In preparing the study, Reclamation noted that the tribes of the Ten Tribes Partnership “hold a significant amount of reserved water rights and unresolved claims to Colorado River water” and Basin stakeholders should be aware of the effects if a “substantial amount” of the presently unused or unquantified tribal water is used by the tribal water rights holders prior to 2060.
The Ten Tribes Partnership consists of the Chemehuevi Indian Tribe, Cocopah Indian Tribe, Colorado River Indian Tribes, Fort Mojave Indian Tribe, Jicarilla Apache Nation, Navajo Nation, Quechan Indian Tribe, Southern Ute Indian Tribe, Ute Mountain Ute Tribe and Ute Indian Tribe of the Uintah and Ouray Reservation.
Seeking Tribal Settlements
For tribes, meeting their own water needs can be a challenging proposition. Funding is scarce and assistance from the federal government usually requires coming up with matching funds. “For a few reservations, there is a lack of infrastructure and a lack of funding for the infrastructure to get the water to where it needs to be,” said Cloud, with the Ten Tribes Partnership.

• [LISTED RECORDS]:
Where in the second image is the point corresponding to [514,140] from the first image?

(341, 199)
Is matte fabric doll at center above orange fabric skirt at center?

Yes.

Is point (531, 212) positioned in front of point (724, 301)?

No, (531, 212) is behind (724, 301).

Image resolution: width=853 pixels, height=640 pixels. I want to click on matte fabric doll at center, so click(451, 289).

• [THINGS TO DO]:
a: In the passage on Colorado River tribal water rights, translate this sentence into Spanish: "Funding is scarce and assistance from the federal government usually requires coming up with matching funds."
b: Condense the paragraph of the Colorado River tribal water passage that opens "For tribes, meeting their own water needs" into a single shorter sentence that retains its main facts.
c: Carry on the passage about Colorado River tribal water rights, starting after its final sentence.

• [ANSWER LIST]:
a: La financiación es escasa y la asistencia del gobierno federal normalmente exige aportar fondos de contrapartida.

b: Tribes struggle to meet their own water needs because funding is scarce, federal assistance usually requires matching funds, and, according to Cloud of the Ten Tribes Partnership, some reservations lack both the infrastructure and the money to build it to deliver water where it is needed.

c:
According to Reclamation, 13 federally recognized tribes located within the Basin have some or all of their claims still unresolved. Tribes have pursued quantification of their water rights through both litigation and negotiated settlements. The settlements involve negotiation between tribes, the federal government, states, water districts and private water users.
“Over the last 50 years, negotiated settlements have been the preferred course for most tribes because they are often less lengthy and costly than litigation,” according to Indian Water Rights Settlements, a 2018 report by the Congressional Research Service. “Additionally, many stakeholders have noted that these negotiated agreements are more likely to allow tribes not only to quantify their water rights on paper, but also to procure access to these resources in the form of infrastructure and other related expenses, at least in some cases.”
Tribes with reservations in the Colorado River Basin have quantified rights to divert about 20 percent of the Basin’s annual average water supply, based on an annual flow of 14 million acre-feet, according to the Colorado River Research Group. That 20 percent “is a significant amount of water compared to what everybody else has,” Cloud said.
Under the standards for federal reserved water rights the courts have mostly used, the criterion applied is whether a reservation could use water on “practically irrigable” acreage, said Robert Glennon, professor of law and public policy at the University of Arizona in Tucson.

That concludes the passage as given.